§ **WHAT TO PRODUCE**: Write out the data word for word and omit every picture.

Records from a collection
※ ※ ※

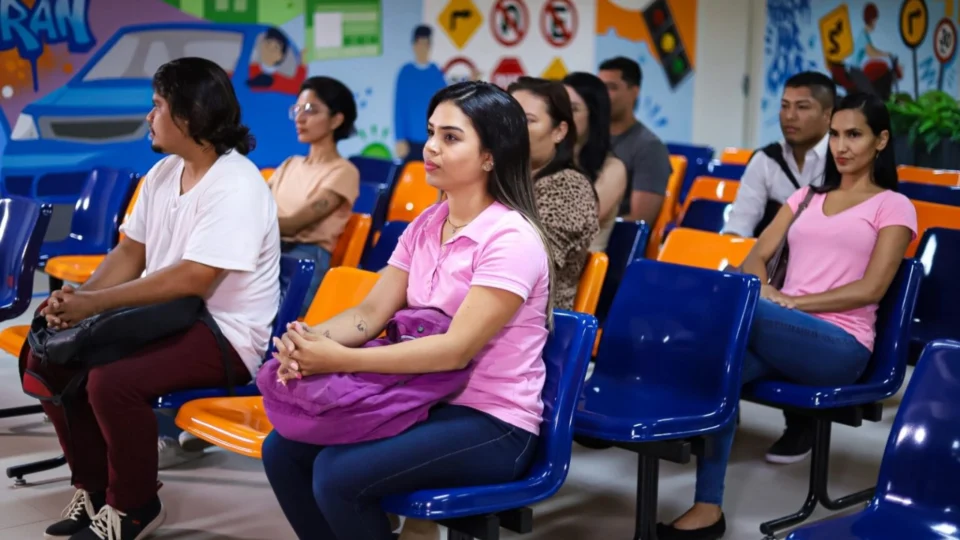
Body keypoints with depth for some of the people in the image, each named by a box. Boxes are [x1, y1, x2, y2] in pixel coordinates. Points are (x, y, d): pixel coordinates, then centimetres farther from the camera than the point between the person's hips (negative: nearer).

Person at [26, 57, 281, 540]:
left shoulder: (236, 187, -21)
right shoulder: (163, 173, 7)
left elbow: (192, 280, -27)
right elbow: (130, 253, 10)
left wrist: (96, 303, -23)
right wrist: (77, 299, -8)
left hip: (223, 335, -9)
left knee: (112, 380, -30)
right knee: (47, 356, 0)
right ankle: (94, 487, 15)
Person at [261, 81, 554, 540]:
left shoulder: (511, 239, -17)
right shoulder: (425, 225, 8)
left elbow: (457, 349, -25)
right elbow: (371, 312, 1)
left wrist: (342, 360, -28)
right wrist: (313, 340, -20)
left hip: (492, 424, -8)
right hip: (425, 401, 8)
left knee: (338, 474, -24)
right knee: (283, 449, -4)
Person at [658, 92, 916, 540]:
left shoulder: (893, 207, 6)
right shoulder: (806, 197, 23)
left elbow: (871, 289, -6)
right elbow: (757, 257, 13)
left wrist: (793, 301, -14)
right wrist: (765, 292, -10)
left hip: (839, 346, -5)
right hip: (778, 334, 5)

※ ※ ※

§ **RESULT OF THIS EXERCISE**:
Body keypoints with depth for some of the people in the image, each named by a box. Boxes are [x1, y1, x2, y2] in pixel coordinates. Points are (x, y, d): pixel coordinates, then centimetres farther from the camera than the point between the person's hips (negative: nearer).

Person at [26, 57, 281, 540]:
left shoulder: (236, 187, -21)
right shoulder: (163, 173, 7)
left elbow: (192, 280, -27)
right elbow: (130, 253, 10)
left wrist: (96, 303, -23)
right wrist: (77, 299, -8)
left hip: (223, 335, -9)
left knee: (112, 380, -30)
right knee: (47, 356, 0)
right ankle: (94, 487, 15)
Person at [261, 81, 554, 540]:
left shoulder: (511, 239, -17)
right shoulder: (425, 225, 8)
left elbow: (457, 349, -25)
right elbow: (371, 312, 1)
left wrist: (342, 360, -28)
right wrist: (313, 340, -20)
left hip: (492, 424, -8)
right hip: (425, 401, 8)
left knee: (338, 474, -24)
right knee: (283, 449, -4)
Person at [658, 92, 916, 540]:
left shoulder: (893, 207, 6)
right shoulder: (806, 197, 23)
left elbow: (871, 289, -6)
right elbow: (757, 257, 13)
left wrist: (793, 301, -14)
right wrist: (765, 292, -10)
left hip: (839, 346, -5)
right hip: (778, 334, 5)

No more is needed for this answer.